→ **O QUE FAZER**
No trecho do texto sobre a poética e os métodos, como se entende o método, já que não é como metodologia?

2 – A poética e outras disciplinas de conhecimento
3 – A poética e os métodos
Aqui não se entende método como metodologia, mas como um caminho entre, ou seja, como a poiesis se dá. Cada obra já traz em si, como criação originária, a configuração de seu método. Isso é que é preciso pesquisar. Por outro lado, todas as grandes obras de pensamento fundam igualmente o seu método. Método implica sempre decisão de leitura enquanto diálogo.
Os projetos devem destacar as questões centrais que todo método pro-voca. De alguma maneira as questões da poética como um todo já se fazem presentes aqui. Cada poética de uma grande-obra é, em-si, um caminho, por isso ele nunca pode ser separado de um aprendizado e ao mesmo tempo de uma aprendizagem.
3.1 – Os diferentes métodos e o pensar no percurso ocidental;
3.2 – O método e a hermenêutica: a questão da compreensão;
3.3 – A compreensão hermenêutica e os diferentes conhecimentos. A questão da dupla interdisciplinaridade:
3.3.1 - A interdisciplinaridade das diferentes disciplinas no horizonte da poética, em
relação a todas as disciplinas de cunho científico;
3.3.2 – As poéticas das diferentes artes. A essência aqui da interdisciplinaridade este em elas se implicarem sempre enquanto Terra e Mundo.
Jogando o jogo da poiesis, cada projeto e cada poética deve sempre levar em conta as questões que percorrem toda poética, mas destacando tanto a identidade como as diferenças e nunca de maneira abstrata, pois devemos ter bem presente que a realidade e o ser humano nunca se repetem, embora vigorem sempre no mesmo. A poética da poiesis preserva sempre essa tensão dialógica. Estas reflexões se inscrevem na própria questão central da leitura, não meramente escrita, mas também oral e corporal. Por isso, de alguma maneira, todos os projetos de Poética necessitam incorporar, cada um à sua maneira, uma reflexão sobre a questão do método.

→ **REGISTROS LISTADOS**
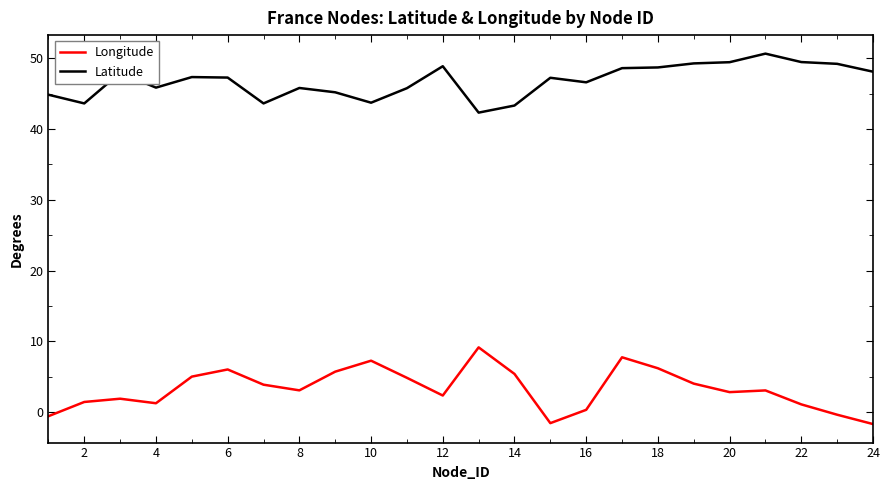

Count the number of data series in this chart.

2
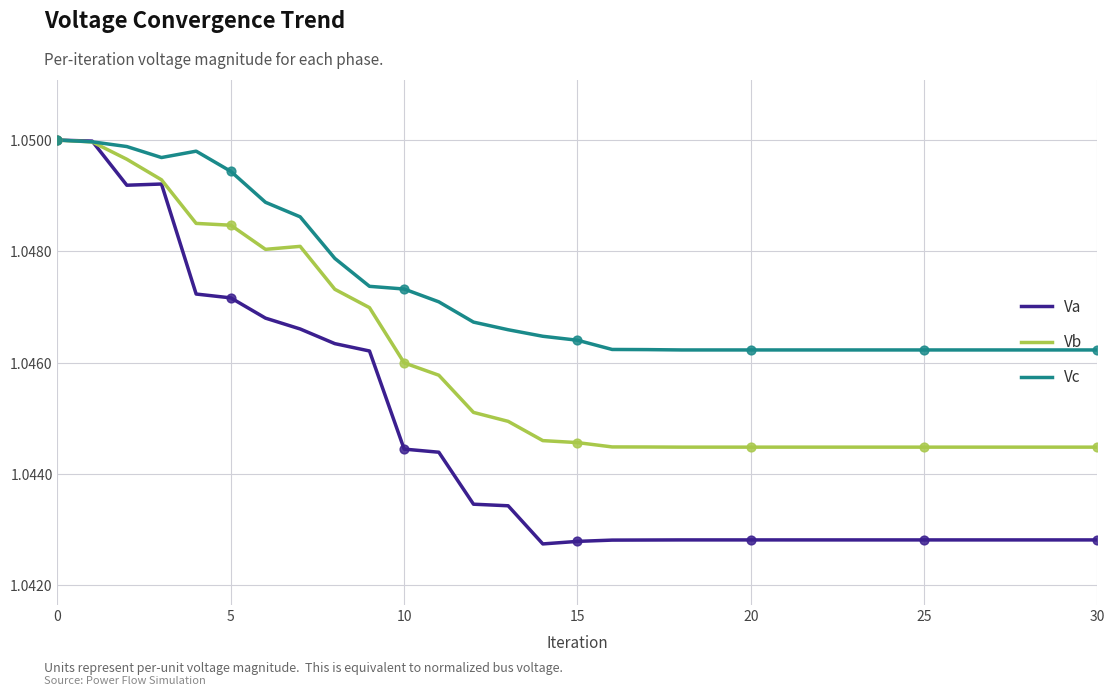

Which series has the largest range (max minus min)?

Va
* * *
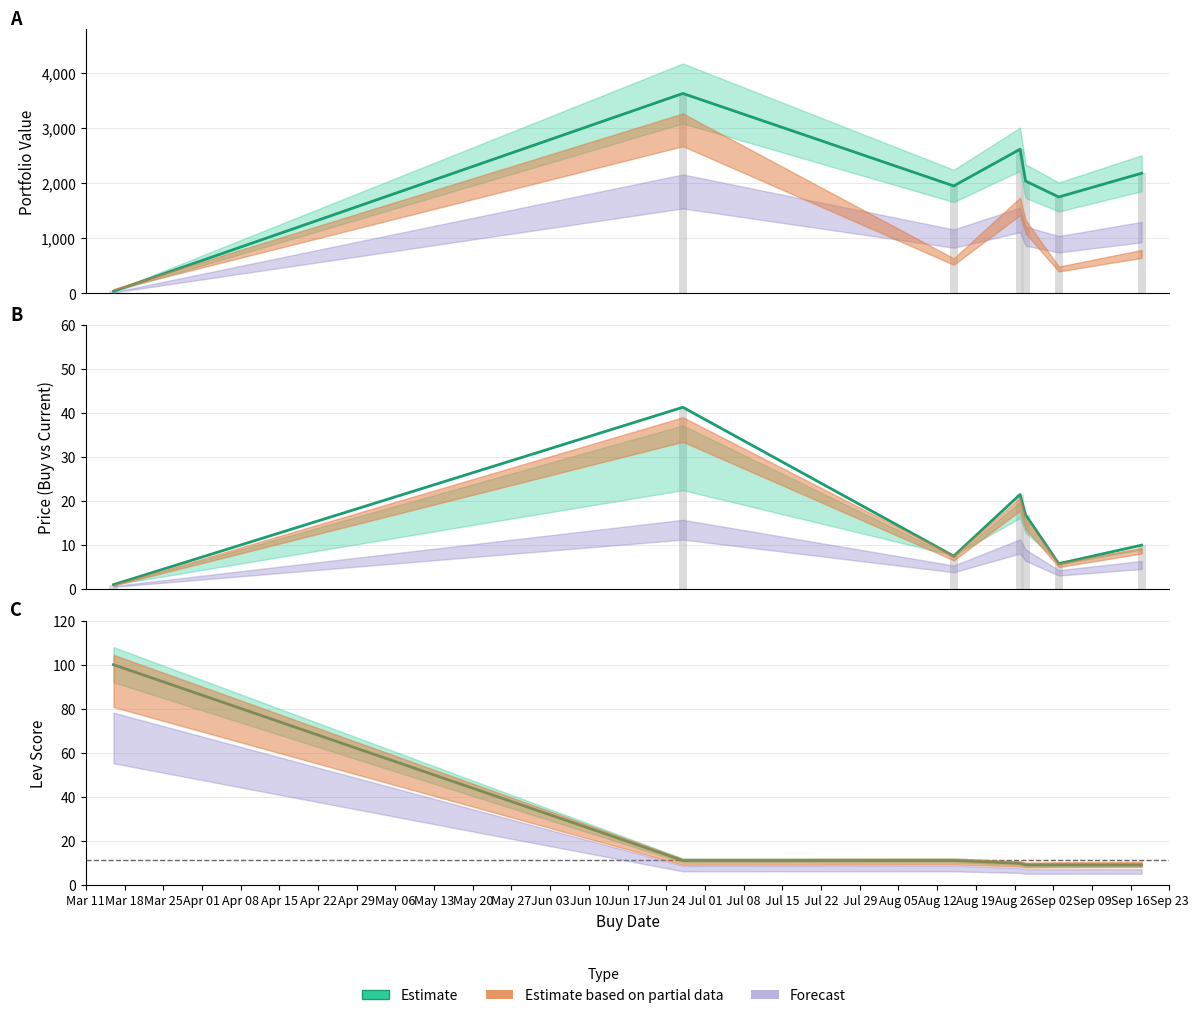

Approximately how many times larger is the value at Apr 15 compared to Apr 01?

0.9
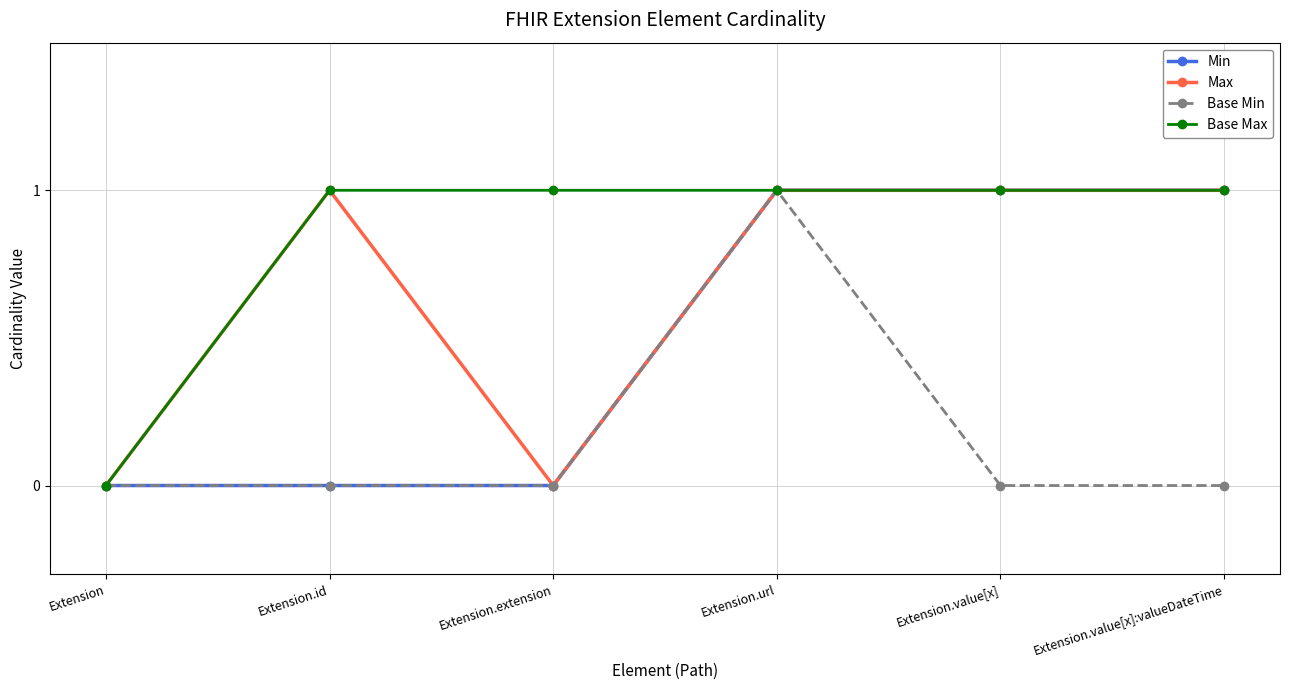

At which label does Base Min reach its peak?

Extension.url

→ **SUA SOLUÇÃO**
Como um caminho entre, ou seja, como a poiesis se dá.